I decided to try something else. I wasn’t an expert on design education, but God knows that had never stopped me from offering strong opinions about it in conversation. I decided to see what would happen to just write down the kind of thing I would say out loud. It was vivid, intemperate and unfair. What it wasn’t was boring. This was the version I submitted to the ACD, and this was the version they printed. Later, I got two letters: a mildly angry three-page one from one of my favorite design teachers, Gordon Salchow, who felt the piece was superficial and simplistic, and a one-sentence note from a hero of mine I had never met, Ralph Caplan, who said he liked it. I was thrilled that two people had each read something I wrote and reacted so strongly to it that they had to write and mail me — yes, back then with a stamp and everything — a letter.

That piece, “Why Designers Can’t Think,” is the second essay in the book. In my desperation I had discovered a trick I thought was my own invention. Later, reading books about how to write like On Writing Well by Bill Zinsser and Bird by Bird by Annie Lamott, I found out my discovery was the oldest, and most obvious, trick in the book: make sure you have something to say, and say it in as straightforward a way as possible. It’s that first part that’s difficult, of course.

I wrote more over the years, and it’s never gotten easier. I had really great editors: Steve Heller at AIGA Journal, Chee Pearlman at ID, Rick Poynor at Eye. But while I took great satisfaction in sending off a finished piece, three things always frustrated me: the agony of the looming deadline, the endless wait for publication, and the lack of evidence that anyone had actually read it. All three of these complaints evaporated when I was asked almost four years ago by Rick, Bill Drenttel and Jessica Helfand to join them here at Design Observer. Smart people can disagree about whether blogs are equal to print as a medium for design writing. All I know is — over 100 posts later — this format, with its ready accommodation of impulse, feedback and gratification, works for me.
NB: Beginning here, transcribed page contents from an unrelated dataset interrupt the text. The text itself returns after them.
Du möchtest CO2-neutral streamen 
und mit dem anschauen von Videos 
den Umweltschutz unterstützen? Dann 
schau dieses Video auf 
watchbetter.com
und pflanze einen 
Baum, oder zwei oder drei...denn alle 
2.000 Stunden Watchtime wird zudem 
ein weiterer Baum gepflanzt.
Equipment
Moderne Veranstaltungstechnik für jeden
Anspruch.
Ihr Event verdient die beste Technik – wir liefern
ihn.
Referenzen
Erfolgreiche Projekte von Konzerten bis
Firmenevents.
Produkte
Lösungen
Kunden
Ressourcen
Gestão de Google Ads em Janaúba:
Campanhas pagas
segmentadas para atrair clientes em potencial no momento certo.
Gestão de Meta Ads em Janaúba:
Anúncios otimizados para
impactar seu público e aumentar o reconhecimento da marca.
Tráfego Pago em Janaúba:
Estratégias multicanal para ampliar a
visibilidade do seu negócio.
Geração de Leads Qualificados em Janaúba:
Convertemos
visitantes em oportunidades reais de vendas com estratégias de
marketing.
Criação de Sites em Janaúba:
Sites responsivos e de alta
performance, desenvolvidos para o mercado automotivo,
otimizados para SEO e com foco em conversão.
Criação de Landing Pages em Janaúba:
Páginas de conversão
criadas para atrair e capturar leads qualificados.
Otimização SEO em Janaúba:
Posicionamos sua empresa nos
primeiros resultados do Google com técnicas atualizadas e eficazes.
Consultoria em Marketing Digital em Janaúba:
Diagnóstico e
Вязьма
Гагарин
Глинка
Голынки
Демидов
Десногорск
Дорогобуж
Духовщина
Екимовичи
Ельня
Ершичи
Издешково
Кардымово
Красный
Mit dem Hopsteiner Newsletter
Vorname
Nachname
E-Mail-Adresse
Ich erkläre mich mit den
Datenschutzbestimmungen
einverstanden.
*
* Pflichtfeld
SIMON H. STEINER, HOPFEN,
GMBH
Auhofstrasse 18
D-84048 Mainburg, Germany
When I was younger, there was always plenty of time to think about design, to talk about design, to actually do design. With experience comes facileness, and the thinking, talking and doing come and go in a blur. I’ve found that writing is a way to slow things down again, to question my own premises, to force myself to pay attention to things I might otherwise file away after the quick glance. Often, when I finish a piece and publish it on this site, I’m afraid that it’s too personal. Every response I get surprises me as much as those two letters I got for my first little piece so long ago.

So why a book? No matter how much I write, I’m still a working designer. Designers make things. Sometimes the ingredients are colors and shapes and typefaces; sometimes the ingredients are ideas and words. And every designer knows that the final form matters. I discovered that putting the words on paper changes the claim those words make on your attention. Is it better? Is it worse? The answer may be different for every reader. As a designer, I am very grateful I’ve been given the opportunity to let you see for yourself.